The opinion of the court was delivered by: ROBERT W. SWEET


Defendants Derek Wallace, Brian Daniels, Paul Hunt, David Williams, Lloyd's Underwriters Subscribing to Policy Numbers ZJB8901346 251NM and ZJB900233 255M ("Lloyd's"), White, Fleischner, Fino & Wade ("WFFW"), Holmes Protection of New York, Inc. ("Holmes"), Graham Miller, Inc. ("Miller"), Shaun Coyne, Karl Alizade, City Safe, Inc. ("City Safe") and Detective John M. McNicholas ("McNicholas") (collectively the "Defendants") have moved, pursuant to Rule 12(b), Fed. R. Civ. P., for an order dismissing the Complaint of Randy Scheiner, Royce Scheiner, Cindy Royce Creations, Inc. ("Cindy Royce"), and Maximus Creations Limited ("Maximus") (collectively the "Plaintiffs"). Defendant Hartley Cooper Associates, Limited ("Hartley Cooper") has moved separately, pursuant to Rule 12(b)(6), for an order dismissing all claims against it based upon the collateral effect of the prior proceedings in this action.

 The Defendants and Hartley Cooper further seek Rule 11 sanctions, pursuant to Fed. R. Civ. P. 11, against the Plaintiffs.

 For the reasons set forth below, the Defendants' motion to dismiss the Plaintiffs' federal RICO claim with prejudice is granted. The remaining motions to dismiss are temporarily stayed in conformance with the findings set forth below. Defendants' motions for sanctions are denied.

 The Parties

 Plaintiff Cindy Royce is a New York corporation. Its principal office is in New York City and its primary business is the manufacture and sales of jewelry.

 Plaintiff Maximus is a New York corporation. Its principal office is in New York City and its primary business is the manufacture and sales of jewelry.

 Samuel Scheiner was and is Secretary/Treasurer and fifty-percent shareholder of Cindy Royce and Secretary/Treasurer and one-third owner of Maximus. Samuel Scheiner supervised the overall operations and finances of both Cindy Royce and Maximus.

 Randy Scheiner is a New York citizen and resident residing in Cedarhurst, New York. He was a salesman for Maximus. He is the son of Samuel Scheiner and Plaintiff Royce Scheiner, the wife of Samuel Scheiner.
---
**STATED EXERCISE A:** Name every party the court opinion excerpt identifies as a plaintiff.
The text and the records are unrelated to each other.

(Stored items)
---
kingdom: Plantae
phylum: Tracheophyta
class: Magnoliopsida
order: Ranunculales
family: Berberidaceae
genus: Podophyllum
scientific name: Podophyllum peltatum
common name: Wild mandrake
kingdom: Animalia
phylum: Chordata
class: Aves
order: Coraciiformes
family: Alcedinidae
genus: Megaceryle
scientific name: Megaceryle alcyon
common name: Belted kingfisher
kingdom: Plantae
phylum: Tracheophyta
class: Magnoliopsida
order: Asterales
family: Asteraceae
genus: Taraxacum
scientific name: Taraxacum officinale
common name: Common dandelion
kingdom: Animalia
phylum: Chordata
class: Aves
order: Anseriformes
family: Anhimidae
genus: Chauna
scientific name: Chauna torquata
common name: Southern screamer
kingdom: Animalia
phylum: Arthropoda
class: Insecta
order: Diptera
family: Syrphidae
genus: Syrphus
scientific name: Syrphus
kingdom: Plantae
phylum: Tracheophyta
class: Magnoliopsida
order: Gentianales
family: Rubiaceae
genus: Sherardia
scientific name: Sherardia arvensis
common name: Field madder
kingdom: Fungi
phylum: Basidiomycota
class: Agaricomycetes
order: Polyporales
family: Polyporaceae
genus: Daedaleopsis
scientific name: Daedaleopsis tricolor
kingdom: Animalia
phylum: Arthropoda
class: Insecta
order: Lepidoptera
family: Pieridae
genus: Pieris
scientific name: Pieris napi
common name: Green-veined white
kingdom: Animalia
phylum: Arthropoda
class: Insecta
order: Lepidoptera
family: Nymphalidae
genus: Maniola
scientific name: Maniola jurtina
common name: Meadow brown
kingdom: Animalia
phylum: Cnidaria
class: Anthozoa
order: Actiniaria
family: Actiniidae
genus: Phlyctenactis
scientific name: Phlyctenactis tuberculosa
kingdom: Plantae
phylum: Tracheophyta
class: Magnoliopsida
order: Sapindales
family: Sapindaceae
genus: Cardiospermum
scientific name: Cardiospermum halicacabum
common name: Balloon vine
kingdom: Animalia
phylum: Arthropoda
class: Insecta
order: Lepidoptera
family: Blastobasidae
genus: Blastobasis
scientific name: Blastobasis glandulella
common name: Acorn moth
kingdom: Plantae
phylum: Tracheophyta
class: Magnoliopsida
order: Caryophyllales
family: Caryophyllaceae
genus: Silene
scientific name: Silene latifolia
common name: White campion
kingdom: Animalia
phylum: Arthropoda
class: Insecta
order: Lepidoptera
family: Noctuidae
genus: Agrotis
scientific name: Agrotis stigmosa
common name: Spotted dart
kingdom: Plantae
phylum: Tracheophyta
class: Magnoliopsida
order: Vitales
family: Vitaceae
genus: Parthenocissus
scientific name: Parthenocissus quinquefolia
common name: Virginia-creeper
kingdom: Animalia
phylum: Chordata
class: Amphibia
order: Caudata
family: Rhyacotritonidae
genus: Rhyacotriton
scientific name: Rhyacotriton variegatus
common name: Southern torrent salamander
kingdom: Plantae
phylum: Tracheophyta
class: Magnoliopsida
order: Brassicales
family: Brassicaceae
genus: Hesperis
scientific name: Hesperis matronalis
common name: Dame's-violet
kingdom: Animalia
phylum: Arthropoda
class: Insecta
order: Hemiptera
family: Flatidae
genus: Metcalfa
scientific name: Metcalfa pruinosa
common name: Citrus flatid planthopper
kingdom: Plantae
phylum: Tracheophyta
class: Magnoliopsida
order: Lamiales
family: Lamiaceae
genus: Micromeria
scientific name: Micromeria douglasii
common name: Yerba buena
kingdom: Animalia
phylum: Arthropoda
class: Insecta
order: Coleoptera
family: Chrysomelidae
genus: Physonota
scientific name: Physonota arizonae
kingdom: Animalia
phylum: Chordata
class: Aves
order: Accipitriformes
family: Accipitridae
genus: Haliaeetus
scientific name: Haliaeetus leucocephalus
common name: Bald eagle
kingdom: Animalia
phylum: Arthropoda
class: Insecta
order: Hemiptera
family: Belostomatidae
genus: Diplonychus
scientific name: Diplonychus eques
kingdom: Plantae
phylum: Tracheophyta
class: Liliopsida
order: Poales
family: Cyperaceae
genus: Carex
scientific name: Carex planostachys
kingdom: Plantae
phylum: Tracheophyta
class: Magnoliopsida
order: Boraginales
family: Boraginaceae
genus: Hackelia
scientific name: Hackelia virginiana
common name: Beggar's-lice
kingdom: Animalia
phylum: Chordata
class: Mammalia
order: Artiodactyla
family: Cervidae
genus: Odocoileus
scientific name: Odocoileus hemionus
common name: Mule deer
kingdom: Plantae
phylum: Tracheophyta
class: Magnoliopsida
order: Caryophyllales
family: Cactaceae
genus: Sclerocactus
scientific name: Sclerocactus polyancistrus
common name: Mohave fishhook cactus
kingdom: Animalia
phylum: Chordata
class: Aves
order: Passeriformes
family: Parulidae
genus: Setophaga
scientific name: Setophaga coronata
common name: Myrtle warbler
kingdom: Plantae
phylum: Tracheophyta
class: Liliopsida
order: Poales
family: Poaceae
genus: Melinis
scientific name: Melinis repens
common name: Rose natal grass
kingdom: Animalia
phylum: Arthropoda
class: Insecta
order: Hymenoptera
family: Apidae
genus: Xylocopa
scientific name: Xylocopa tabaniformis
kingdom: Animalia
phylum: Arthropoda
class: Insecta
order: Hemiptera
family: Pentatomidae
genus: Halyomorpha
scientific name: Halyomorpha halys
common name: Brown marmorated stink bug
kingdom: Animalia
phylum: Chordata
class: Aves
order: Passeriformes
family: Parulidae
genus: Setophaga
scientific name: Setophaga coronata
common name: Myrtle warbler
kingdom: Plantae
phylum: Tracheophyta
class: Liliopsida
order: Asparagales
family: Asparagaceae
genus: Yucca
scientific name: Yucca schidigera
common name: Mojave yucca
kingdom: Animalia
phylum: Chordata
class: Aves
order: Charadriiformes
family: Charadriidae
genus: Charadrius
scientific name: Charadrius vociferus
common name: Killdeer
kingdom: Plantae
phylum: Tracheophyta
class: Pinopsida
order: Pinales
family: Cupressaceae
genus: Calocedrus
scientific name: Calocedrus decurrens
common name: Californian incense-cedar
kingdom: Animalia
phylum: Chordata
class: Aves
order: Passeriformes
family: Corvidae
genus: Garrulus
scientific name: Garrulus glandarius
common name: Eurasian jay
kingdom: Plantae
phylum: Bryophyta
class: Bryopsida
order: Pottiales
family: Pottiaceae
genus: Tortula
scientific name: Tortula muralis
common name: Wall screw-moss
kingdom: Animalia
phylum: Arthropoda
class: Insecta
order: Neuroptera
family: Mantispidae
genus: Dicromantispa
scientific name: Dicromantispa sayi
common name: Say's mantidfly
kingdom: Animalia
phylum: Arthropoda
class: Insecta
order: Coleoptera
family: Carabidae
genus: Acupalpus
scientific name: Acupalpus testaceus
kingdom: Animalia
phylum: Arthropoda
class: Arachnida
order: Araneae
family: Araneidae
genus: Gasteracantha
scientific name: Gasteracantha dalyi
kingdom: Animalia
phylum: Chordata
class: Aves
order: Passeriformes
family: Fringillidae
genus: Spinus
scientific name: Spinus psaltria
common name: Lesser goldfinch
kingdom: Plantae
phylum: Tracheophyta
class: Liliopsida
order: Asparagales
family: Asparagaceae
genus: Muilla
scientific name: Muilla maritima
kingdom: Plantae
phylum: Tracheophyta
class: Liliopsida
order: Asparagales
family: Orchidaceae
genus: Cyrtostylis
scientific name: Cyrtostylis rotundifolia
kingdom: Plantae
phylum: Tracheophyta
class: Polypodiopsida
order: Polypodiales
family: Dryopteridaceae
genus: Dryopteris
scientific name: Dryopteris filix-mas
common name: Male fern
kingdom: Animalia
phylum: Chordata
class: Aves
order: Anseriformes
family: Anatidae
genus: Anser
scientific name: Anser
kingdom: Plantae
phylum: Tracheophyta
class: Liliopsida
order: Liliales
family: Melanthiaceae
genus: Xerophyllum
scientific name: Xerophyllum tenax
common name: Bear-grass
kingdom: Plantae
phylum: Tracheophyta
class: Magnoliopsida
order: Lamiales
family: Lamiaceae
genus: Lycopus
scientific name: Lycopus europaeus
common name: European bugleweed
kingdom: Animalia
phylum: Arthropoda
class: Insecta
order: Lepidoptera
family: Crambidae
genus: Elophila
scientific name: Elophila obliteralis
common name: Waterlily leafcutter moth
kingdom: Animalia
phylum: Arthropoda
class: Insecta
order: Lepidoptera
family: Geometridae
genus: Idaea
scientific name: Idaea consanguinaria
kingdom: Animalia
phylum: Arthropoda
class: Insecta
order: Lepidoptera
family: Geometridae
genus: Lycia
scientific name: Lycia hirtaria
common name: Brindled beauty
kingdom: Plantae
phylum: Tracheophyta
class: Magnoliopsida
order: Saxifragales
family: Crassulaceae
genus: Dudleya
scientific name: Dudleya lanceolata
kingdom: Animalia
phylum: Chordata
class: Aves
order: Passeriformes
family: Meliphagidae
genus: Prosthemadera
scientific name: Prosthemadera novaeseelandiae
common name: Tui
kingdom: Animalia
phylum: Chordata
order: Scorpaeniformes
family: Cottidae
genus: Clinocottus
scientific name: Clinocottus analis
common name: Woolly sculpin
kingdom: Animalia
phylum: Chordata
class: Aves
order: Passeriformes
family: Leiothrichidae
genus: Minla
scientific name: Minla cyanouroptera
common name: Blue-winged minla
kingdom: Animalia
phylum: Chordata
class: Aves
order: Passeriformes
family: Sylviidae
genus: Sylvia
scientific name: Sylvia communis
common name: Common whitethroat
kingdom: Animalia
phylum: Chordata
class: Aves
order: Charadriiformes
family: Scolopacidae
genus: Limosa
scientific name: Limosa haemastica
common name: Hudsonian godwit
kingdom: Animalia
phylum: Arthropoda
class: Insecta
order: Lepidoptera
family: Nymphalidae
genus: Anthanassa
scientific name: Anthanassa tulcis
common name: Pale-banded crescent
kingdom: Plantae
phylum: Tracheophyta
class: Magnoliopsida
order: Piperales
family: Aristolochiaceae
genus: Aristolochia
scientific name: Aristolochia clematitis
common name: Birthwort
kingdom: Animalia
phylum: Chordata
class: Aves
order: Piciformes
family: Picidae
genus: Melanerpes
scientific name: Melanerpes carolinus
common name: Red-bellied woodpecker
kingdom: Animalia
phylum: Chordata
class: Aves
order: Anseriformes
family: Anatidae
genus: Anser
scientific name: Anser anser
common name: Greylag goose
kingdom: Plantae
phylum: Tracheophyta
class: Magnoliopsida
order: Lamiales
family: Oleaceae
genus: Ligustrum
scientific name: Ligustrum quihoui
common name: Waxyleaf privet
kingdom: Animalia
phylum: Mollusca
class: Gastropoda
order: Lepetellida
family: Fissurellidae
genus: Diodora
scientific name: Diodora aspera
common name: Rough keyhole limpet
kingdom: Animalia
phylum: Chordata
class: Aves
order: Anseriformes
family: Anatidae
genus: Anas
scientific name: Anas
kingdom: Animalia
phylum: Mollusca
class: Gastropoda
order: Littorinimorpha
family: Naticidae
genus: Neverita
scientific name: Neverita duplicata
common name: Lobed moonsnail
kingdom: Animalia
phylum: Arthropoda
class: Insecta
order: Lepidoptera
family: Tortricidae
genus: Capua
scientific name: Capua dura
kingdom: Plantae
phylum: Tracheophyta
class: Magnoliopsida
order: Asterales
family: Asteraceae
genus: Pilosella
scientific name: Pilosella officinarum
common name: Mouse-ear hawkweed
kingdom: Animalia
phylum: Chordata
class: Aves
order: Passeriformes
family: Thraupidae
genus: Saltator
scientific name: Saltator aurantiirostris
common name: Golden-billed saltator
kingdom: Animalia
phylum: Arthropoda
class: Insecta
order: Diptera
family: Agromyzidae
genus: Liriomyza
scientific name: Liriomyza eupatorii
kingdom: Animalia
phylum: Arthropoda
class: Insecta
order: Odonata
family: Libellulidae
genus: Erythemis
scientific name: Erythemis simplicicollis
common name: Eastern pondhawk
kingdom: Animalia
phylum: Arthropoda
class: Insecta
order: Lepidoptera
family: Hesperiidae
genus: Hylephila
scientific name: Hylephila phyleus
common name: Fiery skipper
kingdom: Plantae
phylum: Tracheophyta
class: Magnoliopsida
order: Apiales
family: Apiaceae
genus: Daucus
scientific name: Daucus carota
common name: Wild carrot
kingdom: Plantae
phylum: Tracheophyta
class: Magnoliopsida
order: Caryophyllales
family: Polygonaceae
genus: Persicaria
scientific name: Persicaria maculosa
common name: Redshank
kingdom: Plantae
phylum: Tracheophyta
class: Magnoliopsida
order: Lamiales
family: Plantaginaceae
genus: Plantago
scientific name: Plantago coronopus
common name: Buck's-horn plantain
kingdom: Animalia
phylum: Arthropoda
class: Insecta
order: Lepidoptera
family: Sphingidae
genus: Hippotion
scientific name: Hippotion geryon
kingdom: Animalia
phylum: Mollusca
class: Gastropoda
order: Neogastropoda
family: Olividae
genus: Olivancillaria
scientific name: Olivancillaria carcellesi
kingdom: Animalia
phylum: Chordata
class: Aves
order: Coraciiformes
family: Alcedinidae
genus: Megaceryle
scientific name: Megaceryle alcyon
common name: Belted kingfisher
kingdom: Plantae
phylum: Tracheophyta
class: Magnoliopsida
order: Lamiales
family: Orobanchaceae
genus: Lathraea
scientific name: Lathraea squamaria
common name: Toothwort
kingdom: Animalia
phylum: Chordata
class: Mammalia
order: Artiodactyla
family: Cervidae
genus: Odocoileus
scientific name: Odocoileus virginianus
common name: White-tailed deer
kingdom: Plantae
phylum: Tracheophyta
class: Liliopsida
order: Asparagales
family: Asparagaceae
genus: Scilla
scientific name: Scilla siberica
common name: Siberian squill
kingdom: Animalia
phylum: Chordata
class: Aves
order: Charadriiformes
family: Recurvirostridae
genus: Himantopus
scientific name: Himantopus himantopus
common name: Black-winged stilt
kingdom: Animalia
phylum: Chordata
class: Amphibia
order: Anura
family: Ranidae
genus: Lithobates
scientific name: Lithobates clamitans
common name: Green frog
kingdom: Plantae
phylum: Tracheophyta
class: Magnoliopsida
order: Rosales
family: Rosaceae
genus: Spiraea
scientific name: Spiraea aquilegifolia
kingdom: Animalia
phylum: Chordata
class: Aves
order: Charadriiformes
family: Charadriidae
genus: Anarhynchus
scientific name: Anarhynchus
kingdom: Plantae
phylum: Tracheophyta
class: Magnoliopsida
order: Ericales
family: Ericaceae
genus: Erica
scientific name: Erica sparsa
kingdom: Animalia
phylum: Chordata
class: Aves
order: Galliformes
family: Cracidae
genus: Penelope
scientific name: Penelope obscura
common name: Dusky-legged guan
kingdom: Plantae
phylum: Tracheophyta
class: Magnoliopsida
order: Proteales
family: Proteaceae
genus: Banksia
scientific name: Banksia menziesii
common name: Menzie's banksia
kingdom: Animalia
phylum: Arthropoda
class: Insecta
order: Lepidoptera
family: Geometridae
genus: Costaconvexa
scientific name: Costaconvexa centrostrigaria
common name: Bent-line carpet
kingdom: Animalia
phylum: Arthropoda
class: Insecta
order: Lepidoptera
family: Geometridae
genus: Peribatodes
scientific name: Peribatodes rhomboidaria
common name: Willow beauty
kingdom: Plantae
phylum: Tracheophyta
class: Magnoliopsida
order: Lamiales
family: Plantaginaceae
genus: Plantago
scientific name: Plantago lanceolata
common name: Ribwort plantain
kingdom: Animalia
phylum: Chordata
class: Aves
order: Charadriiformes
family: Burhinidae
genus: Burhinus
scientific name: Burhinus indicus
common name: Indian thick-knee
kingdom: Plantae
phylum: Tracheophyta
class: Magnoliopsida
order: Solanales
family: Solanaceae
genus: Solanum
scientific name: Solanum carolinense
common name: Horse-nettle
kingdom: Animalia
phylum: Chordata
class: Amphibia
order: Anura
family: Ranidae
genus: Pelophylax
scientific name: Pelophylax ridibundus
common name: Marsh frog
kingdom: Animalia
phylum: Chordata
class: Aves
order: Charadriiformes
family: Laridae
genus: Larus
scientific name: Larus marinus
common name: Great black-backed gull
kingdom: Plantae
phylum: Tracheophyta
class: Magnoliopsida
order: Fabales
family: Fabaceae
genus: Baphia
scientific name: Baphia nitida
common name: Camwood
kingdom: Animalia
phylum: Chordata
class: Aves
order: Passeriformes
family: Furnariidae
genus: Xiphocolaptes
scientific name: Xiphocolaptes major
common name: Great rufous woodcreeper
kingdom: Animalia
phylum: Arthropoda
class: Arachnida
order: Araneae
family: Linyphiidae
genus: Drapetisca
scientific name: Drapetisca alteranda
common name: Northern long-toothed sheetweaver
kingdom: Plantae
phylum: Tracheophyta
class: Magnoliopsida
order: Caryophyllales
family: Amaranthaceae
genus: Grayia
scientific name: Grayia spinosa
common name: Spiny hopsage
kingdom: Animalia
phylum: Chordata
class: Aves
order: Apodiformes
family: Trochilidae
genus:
---
**STATED EXERCISE B:** Please count the lines of the records that contain the string "Odocoileus" and give only that number.

**REPLY A:** Randy Scheiner, Royce Scheiner, Cindy Royce Creations, Inc. ("Cindy Royce"), and Maximus Creations Limited ("Maximus")

**REPLY B:** 4